La Encomienda del Rey

Había una vez un gran reino llamado el reino de la gloria, en este reino había una pequeña provincia, la provincia de los traidores.

Esta terrible provincia se había formado hacía miles de años, en la época de la fundación del reino. El Rey había delegado la autoridad para gobernar a un pequeño pero amado súbdito suyo. Sin embargo este hombre, inconforme con su puesto, se había rebelado en contra del Rey tratando de ponerse a sí mismo como el monarca absoluto de todo y traicionando así al gran y benévolo Rey.

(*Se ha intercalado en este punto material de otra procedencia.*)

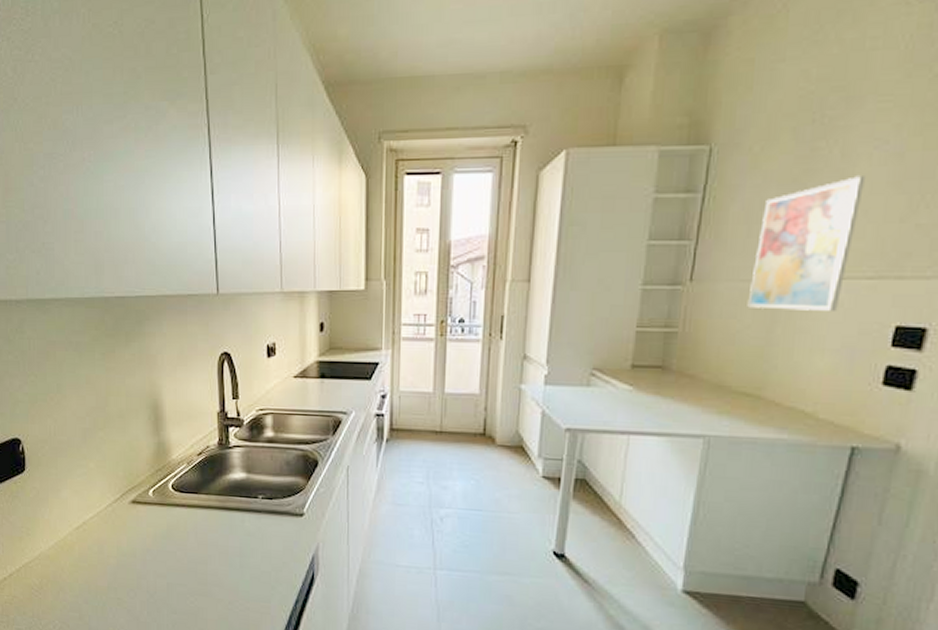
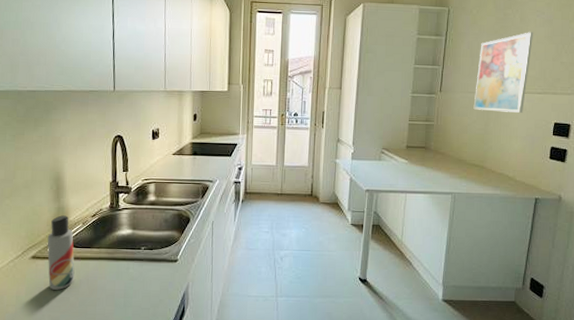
lotion bottle: none [147,452,181,543] -> present [47,215,75,290]

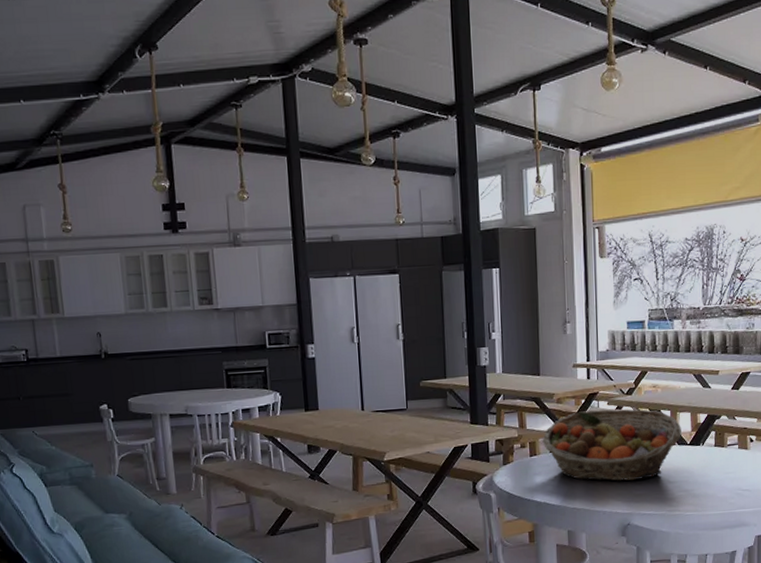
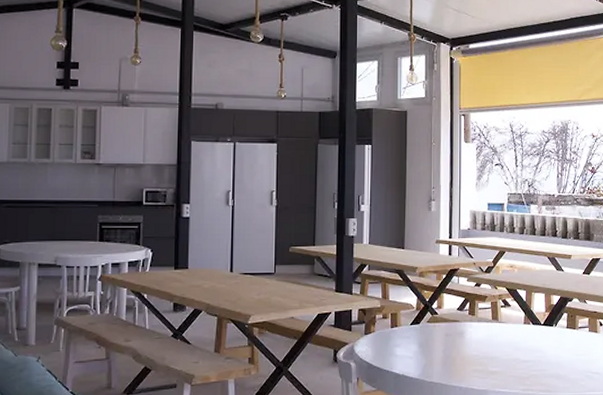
fruit basket: present [542,409,681,481] -> none [403,286,536,358]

Naturalmente, el Rey no iba a permitir tal osadía así que, muy triste, respondió desterrando al traidor de su presencia.

Fue de este modo que la provincia de los traidores fue fundada, cuando el pequeño y amado súbdito destinado a ser un honroso representante del Rey se volvió un traidor y un enemigo del reino de gloria.

Miles de años más tarde aquella provincia estaba llena de hombres, todos enseñados a odiar el Rey, a luchar contra su autoridad y a rebelarse en cada oportunidad.


Hasta que un día el Rey llamó a su amado hijo, príncipe y heredero al trono y sostuvieron esta conversación:
- Hijo, es hora de que tomes el trono públicamente, sin embargo antes deberás mostrar a ojos de todo el reino que tú eres mi digno heredero.

- ¿Cómo lo haré Padre?

- Hasta el día de hoy he sido muy paciente con los hombres de la provincia de los traidores. Sin embargo no he de soportar por más tiempo sus ofensas y rebeliones.

- Ya hemos enviado a muchos de nuestros hombres para que les adviertan que tu paciencia, oh Padre, se agota y que les es necesario buscar tu perdón y prometer lealtad a la corona. Sin embargo, han matado a cada mensajero.

- Lo sé, hijo mío. Es por ello que no voy a enviar más mensajeros... sino a ti mismo.

- ¿A mí, Padre?

-Sí... Mostrarás que tú eres el legitimo Rey realizando esta obra: Irás a la provincia de los traidores. Vivirás con ellos, crecerás con ellos, sufrirás como ellos, pero en medio de todo esto deberás mantenerte puro y fiel al reino. Deberás advertirles que mi ejercito ya está en camino contra su pequeña provincia, que el castigo por su traición no tardará mucho más, pero que aun quedan los últimos días para buscar el perdón, rendirse, tirar las armas, arrepentirse y entregarse por completo al servicio de mi reino.

- Pero Padre, ellos nos odian y sus corazones que son de piedra no pueden hacer otra cosa más que odiarnos...

- Justamente a eso irás hijo. Se muy bien que por ser quien eres ellos te aborrecerán hasta el punto de matarte. Sin embargo he seleccionado a algunos de ellos para que sean tuyos. Yo cambiaré sus corazones, ellos oirán tu voz, se rendirán y renunciarán a su rebeldía para seguirte.

- Padre ¿qué hay de la rectitud necesaria para presentarse ante tu presencia? ¿y no dice la justicia que todo traidor debe pagar por su rebelión? ¿Cómo podremos hacerlos aceptables para que regresen a con nosotros?

- Tu misma muerte será tomada como el pago por su traición y tu perfecta fidelidad y rectitud será considerada como suyas. Hijo amado, sólo de esta manera podremos salvar a algunos de ellos ¿Entiendes que es por eso que necesito que me seas fiel hasta el final en dicha provincia y que mueras sufriendo el castigo que ellos se han ganado con sus rebeliones?


- Sí Padre...

- ¿Podrás realizar esta obra hijo?

- Desearía no tener que tomar del trago amargo de tu castigo, pero que se haga tu voluntad y no la mía.

- Hijo mío, luego de esto yo te levantaré de entre los muertos como demostración pública de que tú eres el digno heredero al trono. Te exaltaré y te daré un nombre que es sobre todo nombre... ¡Te daré el trono! y toda criatura se postrará ante ti como el nuevo Rey.

- Padre mío, por el gozo que pones delante de mí, ten por seguro que podré sufrir las penas de la muerte y menospreciar el oprobio.